**** Page extract

# Da Bears 5-0....



## YYZ2112 (Oct 16, 2006)

...and hopefully to be 6-0 by the end of the night.... Sorry Vince


----------



## rummy (Oct 16, 2006)

Daaa Bears.

Looking at the schedule, it'd be easy for us to go 9-0. Maybe go undefeated, seeing how we're the best team in the league.


----------



## eaeolian (Oct 16, 2006)

Undeafeated? No, the schedule's not easy enough.

Best team in the NFC? Probably.


----------



## YYZ2112 (Oct 16, 2006)

I agree. I don't think this team can go undefeated, but they are turning into a very talented team. I think it's still early in the season and anything can happen. I just hope they can get to the playoffs and continue playing like this.


----------



## rummy (Oct 16, 2006)

All I know is little Matty is getting hurt tonight. They might as well send the kicer out to start QB.


----------



## The Dark Wolf (Oct 16, 2006)

eaeolian said:


> Best team in the NFC? Probably.


Clearly you are not reckoning on the Vicious Lions. 

Fear their NFC domination! That 1 victory may even turn into 2 by season's end!

********
**** Data records

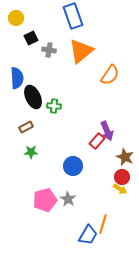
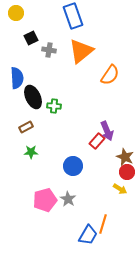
yellow circle: moved 5 px up
red circle: moved 5 px right, 5 px up
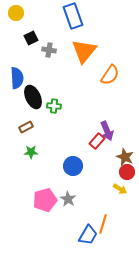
orange triangle: moved 3 px right; rotated 12 degrees counterclockwise
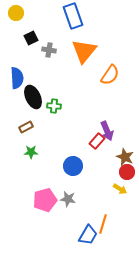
gray star: rotated 21 degrees counterclockwise
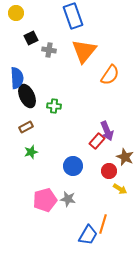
black ellipse: moved 6 px left, 1 px up
green star: rotated 16 degrees counterclockwise
red circle: moved 18 px left, 1 px up
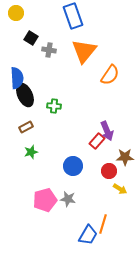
black square: rotated 32 degrees counterclockwise
black ellipse: moved 2 px left, 1 px up
brown star: rotated 24 degrees counterclockwise
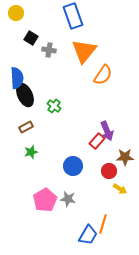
orange semicircle: moved 7 px left
green cross: rotated 32 degrees clockwise
pink pentagon: rotated 15 degrees counterclockwise
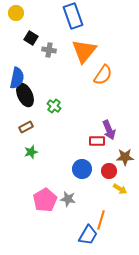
blue semicircle: rotated 15 degrees clockwise
purple arrow: moved 2 px right, 1 px up
red rectangle: rotated 49 degrees clockwise
blue circle: moved 9 px right, 3 px down
orange line: moved 2 px left, 4 px up
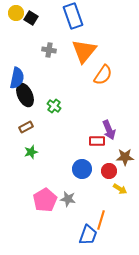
black square: moved 20 px up
blue trapezoid: rotated 10 degrees counterclockwise
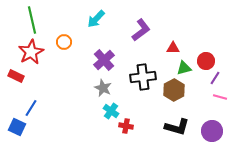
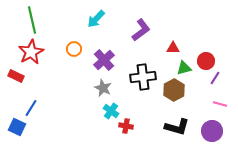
orange circle: moved 10 px right, 7 px down
pink line: moved 7 px down
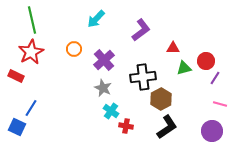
brown hexagon: moved 13 px left, 9 px down
black L-shape: moved 10 px left; rotated 50 degrees counterclockwise
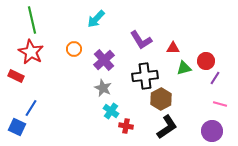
purple L-shape: moved 10 px down; rotated 95 degrees clockwise
red star: rotated 15 degrees counterclockwise
black cross: moved 2 px right, 1 px up
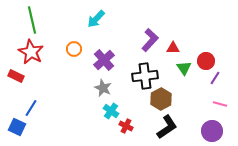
purple L-shape: moved 9 px right; rotated 105 degrees counterclockwise
green triangle: rotated 49 degrees counterclockwise
red cross: rotated 16 degrees clockwise
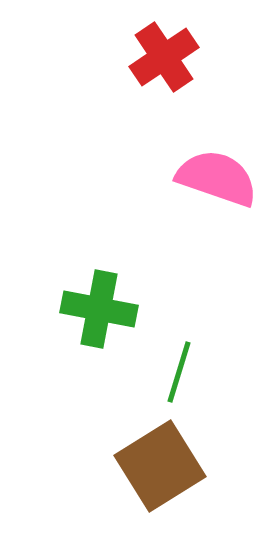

********

◆ **The task**:
In the forum thread about the Bears' 5-0 start, what record does YYZ2112 hope the team will have by the end of the night?

◆ **Full answer**:
6-0